Siang begitu panas dan ruang dosen pun terasa sangat gerah karena pendingin ruangan yang tak berfungsi dengan baik. Sudah tiga gelas air mineral tandas membasahi tenggorokanku. Menunggu memang aktivitas yang kadang terasa tidak nyaman. Â Masih dua puluh menit lagi jadwal mengajarku terakhir hari itu.

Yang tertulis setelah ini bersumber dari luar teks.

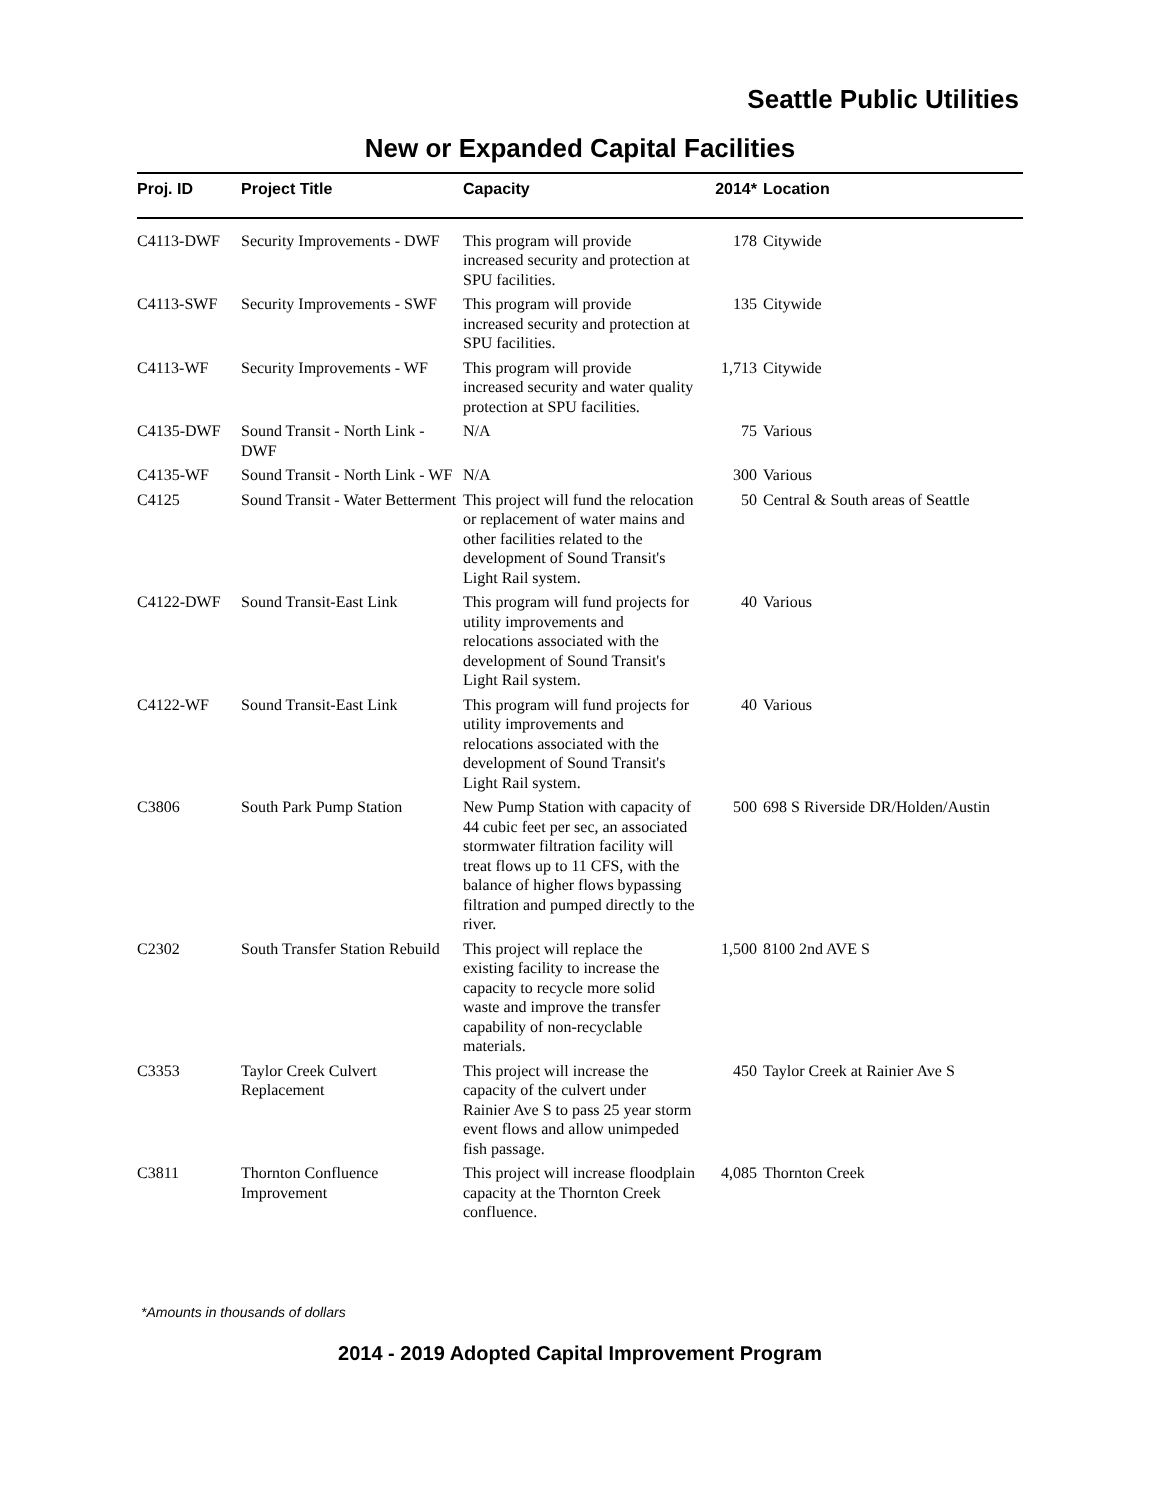Seattle Public Utilities
New or Expanded Capital Facilities
| Proj. ID | Project Title | Capacity | 2014* | Location |
| --- | --- | --- | --- | --- |
| C4113-DWF | Security Improvements - DWF | This program will provide increased security and protection at SPU facilities. | 178 | Citywide |
| C4113-SWF | Security Improvements - SWF | This program will provide increased security and protection at SPU facilities. | 135 | Citywide |
| C4113-WF | Security Improvements - WF | This program will provide increased security and water quality protection at SPU facilities. | 1,713 | Citywide |
| C4135-DWF | Sound Transit - North Link - DWF | N/A | 75 | Various |
| C4135-WF | Sound Transit - North Link - WF | N/A | 300 | Various |
| C4125 | Sound Transit - Water Betterment | This project will fund the relocation or replacement of water mains and other facilities related to the development of Sound Transit's Light Rail system. | 50 | Central & South areas of Seattle |
| C4122-DWF | Sound Transit-East Link | This program will fund projects for utility improvements and relocations associated with the development of Sound Transit's Light Rail system. | 40 | Various |
| C4122-WF | Sound Transit-East Link | This program will fund projects for utility improvements and relocations associated with the development of Sound Transit's Light Rail system. | 40 | Various |
| C3806 | South Park Pump Station | New Pump Station with capacity of 44 cubic feet per sec, an associated stormwater filtration facility will treat flows up to 11 CFS, with the balance of higher flows bypassing filtration and pumped directly to the river. | 500 | 698 S Riverside DR/Holden/Austin |
| C2302 | South Transfer Station Rebuild | This project will replace the existing facility to increase the capacity to recycle more solid waste and improve the transfer capability of non-recyclable materials. | 1,500 | 8100 2nd AVE S |
| C3353 | Taylor Creek Culvert Replacement | This project will increase the capacity of the culvert under Rainier Ave S to pass 25 year storm event flows and allow unimpeded fish passage. | 450 | Taylor Creek at Rainier Ave S |
| C3811 | Thornton Confluence Improvement | This project will increase floodplain capacity at the Thornton Creek confluence. | 4,085 | Thornton Creek |
*Amounts in thousands of dollars
2014 - 2019 Adopted Capital Improvement Program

Dengan tidak sabar saat jam dinding menunjuk pukul 14:50 aku menuju gedung C lantai 3 ruang 3 di mana siang itu jadwalku memberi perkuliahan bahasa Inggris untuk mahasiswa semester 1 jurusan Sistem Informatika. Meski dengan nafas tersengal, karena untuk menuju ruang tersebut tidak ada lift alias harus lewat tangga, aku ingin segera masuk ruangan karena pendingin ruang kuliah sangat dingin tetapi  nyaman. Lebih nyaman daripada di ruang dosen.
"Selamat siang semuanya," begitulah kebiasaanku menyapa para mahasiswa setiap mengawali perkuliahan.
"Selamat siang, pak," jawab mereka tak terlalu keras. Maklum waktunya memang waktu yang bikin ngantuk dan mungkin juga lapar bagi yang tidak biasa makan siang di kampus.
"Aku ingin segera masuk ruangan, bukan karena kangen kalian, melainkan karena udara luar panasnya kebangetan, maka ingin segera kunikmati ruangan ini dengan nyaman," kulanjutkan menyegarkan awal perkuliahanku dengan sedikit bercandaan.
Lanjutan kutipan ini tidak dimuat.